Gleeson, the housebuilder that focuses on cheap homes in the north of England, is to pay its first full-year dividend in five years after seeing revenues rise by nearly 50 per cent.
The Sheffield-based group, which recently restructured to focus on housebuilding in deprived areas of northern England and on buying land in the south, saw its turnover for the year to June 30 2013 rise 46 per cent to £60.7m as it sold 406 homes.
Adjusted operating profit, excluding exceptional credits of £1m in 2013 and £3m in 2012, increased from a £231,000 loss to £5m. Pre-tax profit on the same basis rose from break-even to £4.8m.

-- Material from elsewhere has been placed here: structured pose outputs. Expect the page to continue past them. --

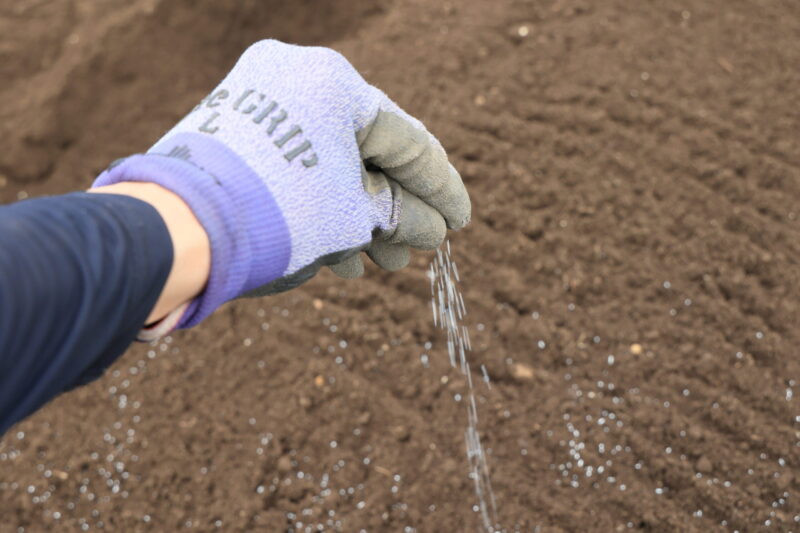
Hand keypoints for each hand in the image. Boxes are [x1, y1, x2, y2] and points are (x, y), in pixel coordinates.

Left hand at [93, 40, 469, 327]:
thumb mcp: (356, 218)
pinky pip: (296, 167)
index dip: (440, 187)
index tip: (460, 221)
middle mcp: (295, 77)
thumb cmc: (276, 217)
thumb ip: (403, 217)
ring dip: (359, 215)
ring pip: (330, 163)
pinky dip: (320, 205)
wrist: (176, 233)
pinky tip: (338, 254)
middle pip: (366, 152)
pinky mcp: (234, 131)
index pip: (406, 140)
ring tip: (379, 264)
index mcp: (333, 81)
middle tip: (416, 250)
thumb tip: (432, 228)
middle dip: (395, 210)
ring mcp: (259, 100)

Houses built on expensive plots bought before the recession were being sold off, while newer homes are commanding higher margins. Gleeson pays less than £10,000 for a plot of land now, compared with £30,000 before the credit crunch.

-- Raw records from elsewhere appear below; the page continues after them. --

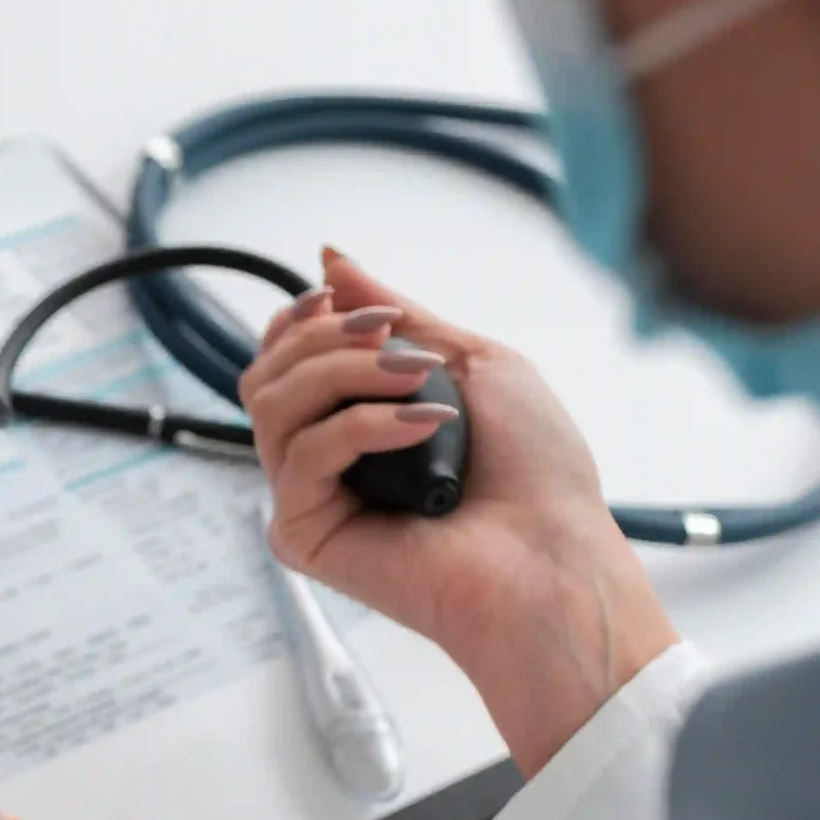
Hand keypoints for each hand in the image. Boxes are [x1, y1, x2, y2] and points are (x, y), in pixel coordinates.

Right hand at [241, 249, 676, 772]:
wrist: (554, 559)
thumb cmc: (535, 475)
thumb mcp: (470, 361)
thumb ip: (398, 312)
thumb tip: (331, 259)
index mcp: (356, 423)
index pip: (284, 361)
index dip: (300, 321)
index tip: (341, 300)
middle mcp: (325, 461)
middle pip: (266, 374)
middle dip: (324, 339)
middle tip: (393, 342)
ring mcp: (310, 497)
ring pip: (271, 405)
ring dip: (342, 375)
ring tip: (416, 383)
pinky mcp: (304, 534)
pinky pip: (301, 456)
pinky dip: (362, 427)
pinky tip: (422, 428)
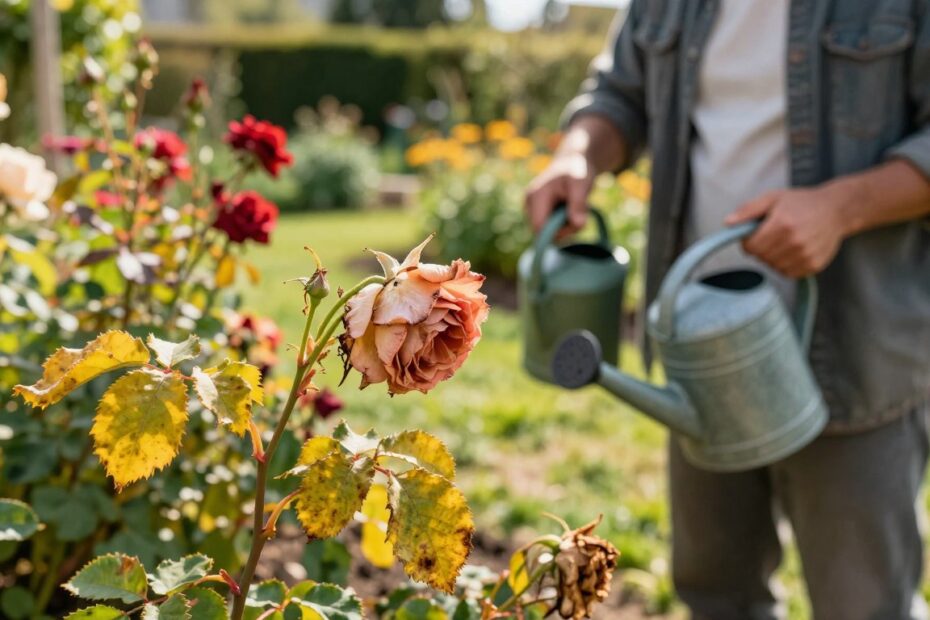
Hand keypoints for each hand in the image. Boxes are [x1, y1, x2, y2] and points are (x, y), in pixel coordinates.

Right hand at [525, 151, 593, 235]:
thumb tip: (578, 224)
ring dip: (564, 226)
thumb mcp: (581, 184)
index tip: (577, 224)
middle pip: (542, 232)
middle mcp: (528, 203)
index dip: (558, 232)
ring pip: (546, 232)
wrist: (572, 161)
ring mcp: (530, 208)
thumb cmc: (577, 169)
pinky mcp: (536, 212)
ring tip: (575, 209)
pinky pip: (548, 228)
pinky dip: (561, 224)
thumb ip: (578, 204)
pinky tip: (567, 210)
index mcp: (536, 197)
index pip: (539, 228)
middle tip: (581, 214)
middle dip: (564, 229)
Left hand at [725, 184, 852, 277]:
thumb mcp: (773, 198)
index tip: (756, 234)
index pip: (751, 247)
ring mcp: (806, 255)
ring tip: (785, 242)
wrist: (836, 210)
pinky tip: (795, 250)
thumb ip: (748, 210)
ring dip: (774, 258)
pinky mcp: (814, 266)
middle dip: (761, 248)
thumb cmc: (801, 203)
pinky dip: (787, 265)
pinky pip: (789, 273)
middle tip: (773, 235)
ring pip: (774, 267)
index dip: (749, 241)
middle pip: (761, 258)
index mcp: (782, 224)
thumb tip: (727, 223)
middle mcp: (795, 242)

The proportion of homes sold from new, higher margin sites rose from 31 per cent in the prior year to 75 per cent.
Jolyon Harrison, chief executive, said the average asking price would fall, from around £117,000 in the 2013 financial year to £115,000 in the following year.
He said there would be little competition from Help to Buy, the government scheme to lend deposits, which is being extended to second-hand homes: “We have to hold our customers’ hands through the buying process. Help to Buy is complicated. You have to go through everything twice.”
Alan Martin, chief financial officer, said revenue and profitability would continue to rise in the current financial year. “I don’t think we’ll grow 49 per cent, but it should be 25 per cent.” The company’s land bank continues to grow and stood at 3,860 plots at the year-end.
Gleeson Strategic Land, which buys sites in the south and obtains planning permission before selling on to housebuilders, recorded operating profit of £3.5m (£3.7m) on turnover of £12.7m (£8.2m). It made seven land sales, with a combined acreage of 42.5 acres.
Ten new sites were secured covering 203 acres, with the potential to deliver 1,200 houses. Heads of terms have been agreed for a further five sites covering 116 acres, with the potential for 950 plots.
The land owned or part owned by the group has residential planning permission for a total of 1,084 plots.
A full year dividend of 2.5p was recommended. Aside from a 5p special dividend in 2011, it is the first payout since 2008.
Basic earnings a share improved by 216 per cent to 21.7p (2012: 6.9p). Excluding the exceptional deferred tax credit, the basic earnings a share improved by 99 per cent to 13.7p (2012: 6.9p). For continuing operations only, excluding the exceptional deferred tax credit, basic earnings a share improved from 5.5p to 11.1p.